**Data extract:**
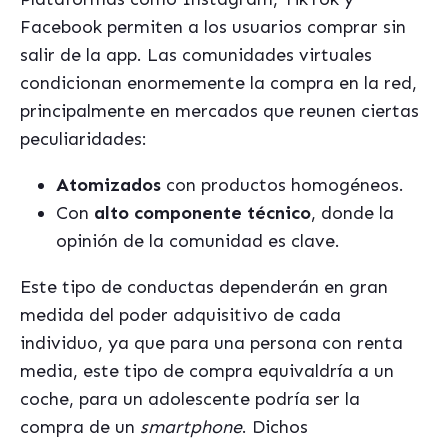
Facebook permiten a los usuarios comprar sin
salir de la app. Las comunidades virtuales
condicionan enormemente la compra en la red,
principalmente en mercados que reunen ciertas
peculiaridades:
Atomizados
con productos homogéneos.
Con
alto componente técnico
, donde la
opinión de la comunidad es clave.
Este tipo de conductas dependerán en gran
medida del poder adquisitivo de cada
individuo, ya que para una persona con renta
media, este tipo de compra equivaldría a un
coche, para un adolescente podría ser la
compra de un
smartphone
. Dichos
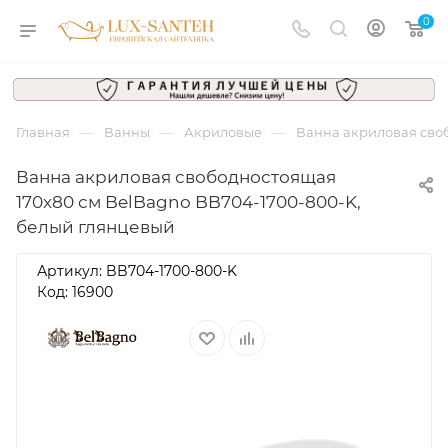
0
—
—
—
Главная
Ванны
Акриловые
Ванна акриловая сво
Ванна акриловая свободностоящая
170x80 см BelBagno BB704-1700-800-K,
белый глянцевый
Артикул:
BB704-1700-800-K
Код: 16900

**Task instructions:** The output should hold only the lines from the one containing "Este tipo de conductas dependerán en gran" through the last line of the listing, reproduced exactly, pictures omitted.

**Response box:**
Este tipo de conductas dependerán en gran
medida del poder adquisitivo de cada
individuo, ya que para una persona con renta
media, este tipo de compra equivaldría a un
coche, para un adolescente podría ser la
compra de un
smartphone
. Dichos
0
—
—
—
Главная
Ванны
Акриловые
Ванна акриловая сво
Ванна акриловая свободностоящая
170x80 см BelBagno BB704-1700-800-K,
белый глянцевый
Артикул:
BB704-1700-800-K
Код: 16900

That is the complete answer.